Records for the task section start

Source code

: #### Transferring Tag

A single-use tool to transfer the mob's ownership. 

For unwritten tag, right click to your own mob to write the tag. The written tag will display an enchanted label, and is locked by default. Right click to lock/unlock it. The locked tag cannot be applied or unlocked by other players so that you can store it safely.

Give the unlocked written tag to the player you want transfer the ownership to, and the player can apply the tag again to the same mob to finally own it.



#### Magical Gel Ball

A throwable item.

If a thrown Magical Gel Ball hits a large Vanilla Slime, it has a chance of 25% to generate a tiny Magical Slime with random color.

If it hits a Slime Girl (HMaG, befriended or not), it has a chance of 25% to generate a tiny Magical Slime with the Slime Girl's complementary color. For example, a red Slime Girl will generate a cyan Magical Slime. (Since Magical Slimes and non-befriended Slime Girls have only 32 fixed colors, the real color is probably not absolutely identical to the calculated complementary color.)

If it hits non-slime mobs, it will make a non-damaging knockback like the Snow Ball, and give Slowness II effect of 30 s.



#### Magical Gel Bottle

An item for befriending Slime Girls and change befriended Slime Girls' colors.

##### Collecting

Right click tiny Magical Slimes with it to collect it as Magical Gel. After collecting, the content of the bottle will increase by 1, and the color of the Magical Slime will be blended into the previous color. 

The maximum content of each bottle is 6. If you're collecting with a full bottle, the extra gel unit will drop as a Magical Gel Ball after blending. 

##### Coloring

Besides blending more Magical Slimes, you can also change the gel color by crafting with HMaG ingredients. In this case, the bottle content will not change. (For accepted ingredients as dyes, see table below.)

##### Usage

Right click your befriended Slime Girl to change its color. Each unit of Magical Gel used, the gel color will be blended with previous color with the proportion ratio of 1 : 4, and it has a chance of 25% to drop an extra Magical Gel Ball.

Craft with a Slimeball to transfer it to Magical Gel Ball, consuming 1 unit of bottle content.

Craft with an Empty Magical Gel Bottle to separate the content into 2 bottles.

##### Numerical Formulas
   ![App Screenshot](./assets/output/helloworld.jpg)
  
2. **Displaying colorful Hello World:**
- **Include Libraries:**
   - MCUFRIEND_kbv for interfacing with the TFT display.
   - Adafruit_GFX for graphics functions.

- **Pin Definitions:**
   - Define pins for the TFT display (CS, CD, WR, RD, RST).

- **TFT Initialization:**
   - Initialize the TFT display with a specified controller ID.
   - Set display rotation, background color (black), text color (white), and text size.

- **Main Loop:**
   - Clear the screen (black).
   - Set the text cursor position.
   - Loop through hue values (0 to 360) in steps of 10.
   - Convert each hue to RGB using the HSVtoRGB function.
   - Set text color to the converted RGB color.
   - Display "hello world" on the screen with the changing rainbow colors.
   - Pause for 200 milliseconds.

Records for the task section end

Look through the material above for the word "text" and copy every line that has it.

■ **Result for this task**
   - Set display rotation, background color (black), text color (white), and text size.
   - Set the text cursor position.
   - Set text color to the converted RGB color.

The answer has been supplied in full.